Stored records
________
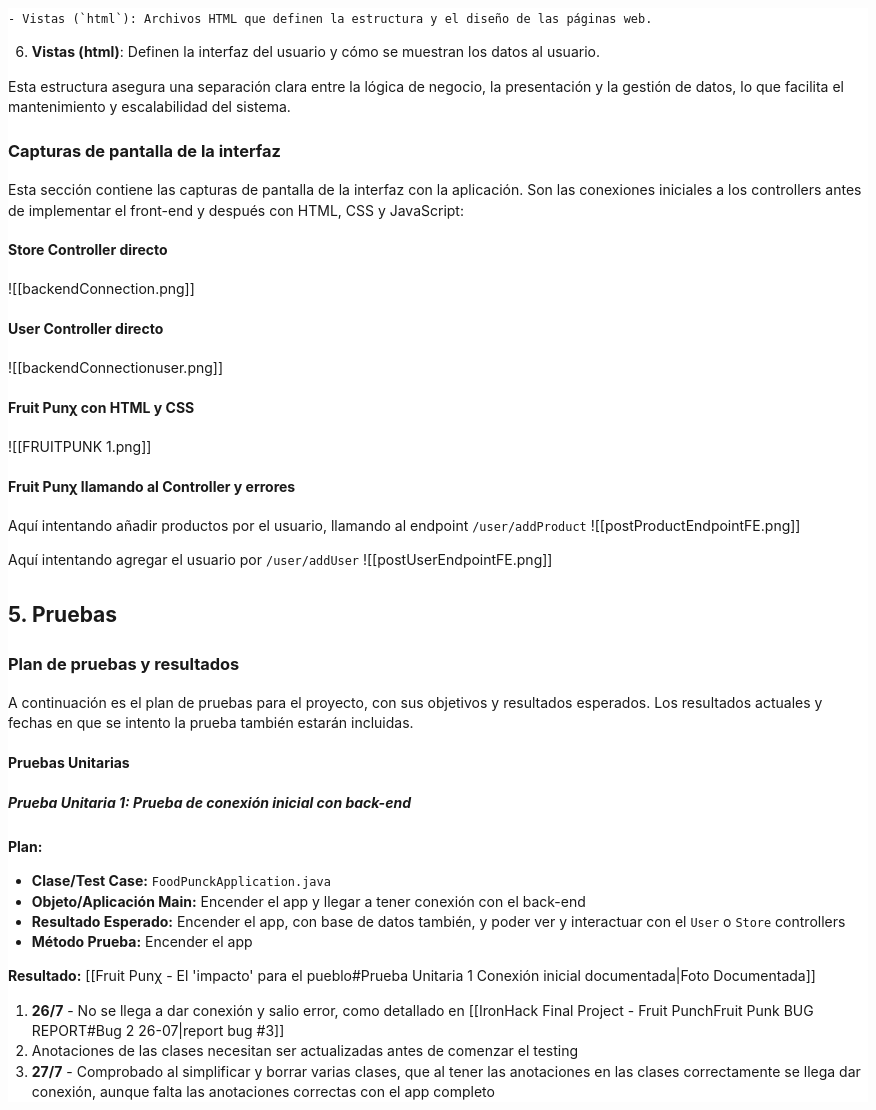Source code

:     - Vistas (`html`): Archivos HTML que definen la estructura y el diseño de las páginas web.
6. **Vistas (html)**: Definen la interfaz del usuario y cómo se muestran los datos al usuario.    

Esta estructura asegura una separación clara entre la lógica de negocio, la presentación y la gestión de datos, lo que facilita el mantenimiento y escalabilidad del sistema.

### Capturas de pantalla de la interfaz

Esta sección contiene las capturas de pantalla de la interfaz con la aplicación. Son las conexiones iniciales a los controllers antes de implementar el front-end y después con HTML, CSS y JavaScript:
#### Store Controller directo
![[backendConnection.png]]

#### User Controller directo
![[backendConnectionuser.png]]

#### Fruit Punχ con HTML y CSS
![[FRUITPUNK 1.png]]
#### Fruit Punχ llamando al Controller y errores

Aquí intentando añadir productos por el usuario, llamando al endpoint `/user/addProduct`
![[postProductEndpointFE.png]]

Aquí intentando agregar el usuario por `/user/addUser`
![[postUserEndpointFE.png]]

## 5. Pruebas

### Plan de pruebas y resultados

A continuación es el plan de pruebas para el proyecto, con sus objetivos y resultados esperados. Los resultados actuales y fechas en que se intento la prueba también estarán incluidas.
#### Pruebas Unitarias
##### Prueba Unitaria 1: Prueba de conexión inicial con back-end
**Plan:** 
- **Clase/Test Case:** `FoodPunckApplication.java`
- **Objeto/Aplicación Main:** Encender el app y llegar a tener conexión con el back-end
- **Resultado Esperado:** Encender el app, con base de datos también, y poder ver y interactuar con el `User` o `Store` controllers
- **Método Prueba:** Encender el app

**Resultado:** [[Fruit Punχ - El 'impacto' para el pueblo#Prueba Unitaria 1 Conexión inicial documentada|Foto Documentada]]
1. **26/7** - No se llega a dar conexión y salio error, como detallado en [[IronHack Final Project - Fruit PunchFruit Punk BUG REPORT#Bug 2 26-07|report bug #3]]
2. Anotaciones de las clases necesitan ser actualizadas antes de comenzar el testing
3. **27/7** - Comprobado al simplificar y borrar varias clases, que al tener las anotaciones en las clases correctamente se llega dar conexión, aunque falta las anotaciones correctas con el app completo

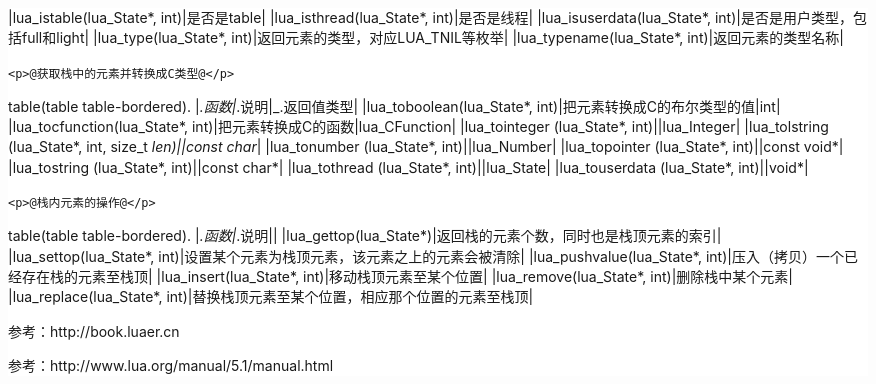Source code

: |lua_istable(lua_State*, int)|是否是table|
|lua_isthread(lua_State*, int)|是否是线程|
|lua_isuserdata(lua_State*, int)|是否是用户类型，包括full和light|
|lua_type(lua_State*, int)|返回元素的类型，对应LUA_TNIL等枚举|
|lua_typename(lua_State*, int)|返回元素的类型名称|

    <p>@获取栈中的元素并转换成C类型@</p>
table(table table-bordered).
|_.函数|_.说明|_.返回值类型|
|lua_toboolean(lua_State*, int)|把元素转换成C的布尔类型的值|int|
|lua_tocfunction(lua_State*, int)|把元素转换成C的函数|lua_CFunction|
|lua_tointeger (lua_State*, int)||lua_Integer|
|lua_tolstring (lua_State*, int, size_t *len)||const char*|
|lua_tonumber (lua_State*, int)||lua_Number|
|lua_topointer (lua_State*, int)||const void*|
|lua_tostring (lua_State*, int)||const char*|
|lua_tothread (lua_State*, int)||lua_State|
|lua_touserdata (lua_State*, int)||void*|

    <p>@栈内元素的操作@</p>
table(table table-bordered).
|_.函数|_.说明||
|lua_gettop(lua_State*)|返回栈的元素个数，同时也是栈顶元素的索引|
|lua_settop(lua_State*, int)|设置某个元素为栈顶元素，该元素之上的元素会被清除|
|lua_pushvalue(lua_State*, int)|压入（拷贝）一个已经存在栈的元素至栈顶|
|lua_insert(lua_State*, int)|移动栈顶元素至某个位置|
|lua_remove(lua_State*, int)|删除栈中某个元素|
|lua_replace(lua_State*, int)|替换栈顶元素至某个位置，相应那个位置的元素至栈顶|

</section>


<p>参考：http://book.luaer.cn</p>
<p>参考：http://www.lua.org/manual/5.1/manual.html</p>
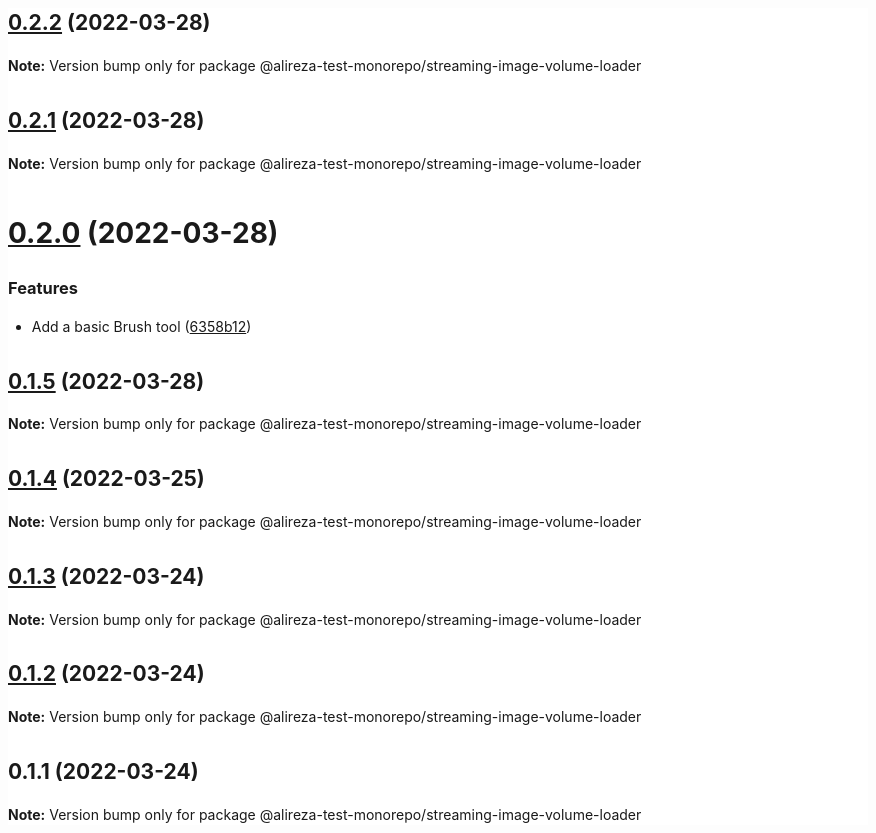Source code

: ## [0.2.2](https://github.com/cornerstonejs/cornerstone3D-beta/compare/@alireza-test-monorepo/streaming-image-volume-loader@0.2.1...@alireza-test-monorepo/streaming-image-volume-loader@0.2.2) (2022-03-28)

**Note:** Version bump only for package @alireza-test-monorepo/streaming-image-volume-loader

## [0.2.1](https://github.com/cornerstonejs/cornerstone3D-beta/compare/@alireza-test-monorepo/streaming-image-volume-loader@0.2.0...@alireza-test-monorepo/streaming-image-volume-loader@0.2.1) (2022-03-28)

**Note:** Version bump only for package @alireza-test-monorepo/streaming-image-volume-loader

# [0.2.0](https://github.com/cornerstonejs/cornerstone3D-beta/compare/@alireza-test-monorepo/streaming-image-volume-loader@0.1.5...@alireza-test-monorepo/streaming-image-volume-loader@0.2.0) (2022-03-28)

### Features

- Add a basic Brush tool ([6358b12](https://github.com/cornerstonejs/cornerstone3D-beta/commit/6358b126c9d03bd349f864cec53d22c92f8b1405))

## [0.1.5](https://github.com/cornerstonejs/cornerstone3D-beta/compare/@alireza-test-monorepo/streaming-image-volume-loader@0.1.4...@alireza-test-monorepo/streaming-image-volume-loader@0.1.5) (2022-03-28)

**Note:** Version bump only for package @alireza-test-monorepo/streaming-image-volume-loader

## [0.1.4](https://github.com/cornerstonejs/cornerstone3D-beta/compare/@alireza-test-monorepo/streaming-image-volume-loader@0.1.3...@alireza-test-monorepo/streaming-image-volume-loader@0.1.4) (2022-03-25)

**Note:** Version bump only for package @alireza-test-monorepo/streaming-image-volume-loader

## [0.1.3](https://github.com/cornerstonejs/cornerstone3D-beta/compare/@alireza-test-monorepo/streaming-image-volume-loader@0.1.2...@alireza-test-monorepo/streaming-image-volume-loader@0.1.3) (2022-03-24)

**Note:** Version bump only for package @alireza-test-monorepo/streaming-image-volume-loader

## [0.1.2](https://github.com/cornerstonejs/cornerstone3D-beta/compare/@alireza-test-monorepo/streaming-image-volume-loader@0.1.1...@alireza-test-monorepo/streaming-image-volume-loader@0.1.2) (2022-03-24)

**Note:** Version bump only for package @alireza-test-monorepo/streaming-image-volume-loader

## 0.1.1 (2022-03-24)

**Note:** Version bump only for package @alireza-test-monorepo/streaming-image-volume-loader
________
## What you will do
Pick out every line in the listing above that contains the word "tener", and copy each of those lines.

## Result of the exercise
- **Objeto/Aplicación Main:** Encender el app y llegar a tener conexión con el back-end
3. **27/7** - Comprobado al simplificar y borrar varias clases, que al tener las anotaciones en las clases correctamente se llega dar conexión, aunque falta las anotaciones correctas con el app completo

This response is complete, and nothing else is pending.